Bill (with a reflective gulp of spiked coconut milk):  I have often wondered this over a long career of ups and downs.  I certainly kept writing when I wasn’t getting published.  A capacity for suffering is a trait most writers need to cultivate.  An ideal reader floats in and out of mind as I work, at least when it’s going well, someone who gets what I’m doing and appreciates what it costs, who laughs at what’s funny and cries at what’s sad.  On bad days, the opposite, a kind of Wicked Witch of the West who keeps asking who the hell I think I am.  Really, though, lately, all these years of battling away, I’ve gotten to where most of the pleasure is in the making.  And maybe at long last I’m not so desperate to be loved.  I type and I type, and with luck, someone reads.  That’s enough love for me.  Like these stray letters—someone’s found a book of mine in their local library and just wanted to let me know they enjoyed it.  That’s worth a lot.

Sarah Bagby, Watermark Books and Café, Wichita, Kansas:  Do you write standing up?

Bill:  Sometimes.  Helps my aching back and neck.  I also write in my head pretty much whenever I’m walking, which is a lot.  I still haven’t figured out how to write lying down.

Sarah Bagby:  How did you do your research?

Bill:  So much comes from experience, of jobs, relationships, people, events.  The rest comes from the library, and increasingly, the Internet.  And I talk to people, and email them, ask about their jobs, or their neighborhoods, or their experience of plowing the roads in huge snowstorms, for one example relevant to The Remedy For Love.  For another example from this book, I needed help understanding the physics of heating water, and reading and web surfing didn’t help.  So I wrote to a physicist friend here at the university, and he laid out the problem for me in simplest terms, then added a layer of complication, including some vocabulary I was able to make use of.

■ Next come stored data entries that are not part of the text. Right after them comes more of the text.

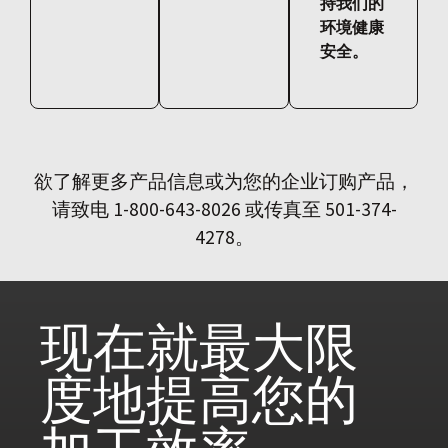
持我们的
环境健康
安全。
欲了解更多产品信息或为您的企业订购产品，
请致电 1-800-643-8026 或传真至 501-374-
4278。
现在就
最大限
度地提高您的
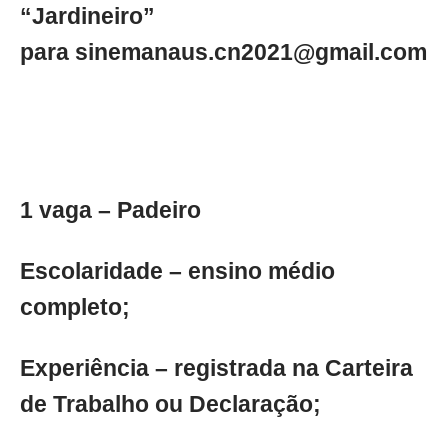
“Jardineiro”
para
sinemanaus.cn2021@gmail.com
1 vaga – Padeiro
Escolaridade – ensino médio
completo;
Experiência – registrada na Carteira
de Trabalho ou Declaração;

Kent Wascom:  Is there a certain work in the literature of maroonment that was particularly influential or inspirational?

Bill:  Oh, I hadn’t thought of it that way.  Maroonment!  Wow.  Pass the taro rolls?  But of course, that’s exactly right.  I loved The Swiss Family Robinson when I was a kid, and Robinson Crusoe.  I just re-read the Mutiny on the Bounty trilogy, and it’s fantastic, and based on a true story, killer: so taut, so compelling.  Writers that inspired me toward The Remedy For Love are more contemporary, though, like Jim Crace, and Ian McEwan.  And oh, there’s a great book that’s essentially about a young couple marooned in their own love story: Endless Love, by Scott Spencer, a great favorite, even if the movie was so-so.  And I love those big Bronte novels, either sister, and most anything by George Eliot, those great heroines marooned in their times!

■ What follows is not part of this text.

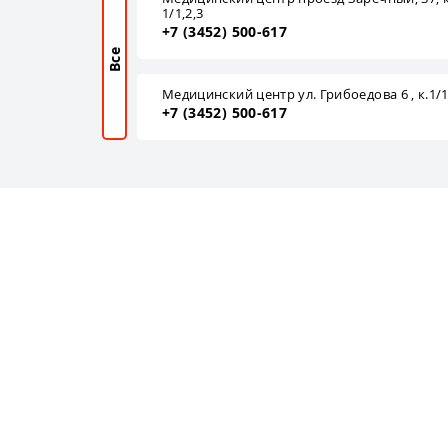
1/1,2,3
+7 (3452) 500-617
Все
Медицинский центр ул. Грибоедова 6 , к.1/
+7 (3452) 500-617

Ellen Cooney: It’s so brave and daring to make a novel with such an elemental plot–and it’s a love story! I’m wondering what the writing experience was like in terms of getting to a point (early, middle, late?) where you felt, oh my God, what am I doing here? Like you were maybe as snowed in as your characters? Like you were maybe scared or a little bit worried?

Bill: Definitely scared, both as a writer and for these people.  I once confided the writer part of the fear to Lee K. Abbott, my colleague back in the day at Ohio State.  He said, “Of course we’re scared.  We’re always trying to do the thing we can’t do.”

Melissa Falcon: What was the thing you couldn’t do here?

Bill: Pull off such a tense story in such a tight space within an emergency and somehow keep it tender.

Christine Byl: What is love the remedy for?

Bill:  I think, to be serious, that love fixes everything, big love, I mean, the kind that rhymes with compassion: aloha.

Susan Gregg Gilmore:  You’re pretty funny on your feet, Bill, and you weave just the right dose of comic relief into some of the tensest moments of your writing.  Now I’m already picturing some nail-biting scenes for Danielle and Eric, hunkered down in an isolated cabin, buried in snowdrifts, in the middle of Maine.  Please tell me I’m going to laugh just when I need it most!  Please!

Bill:  Later, Susan, later!  Here come the fire dancers!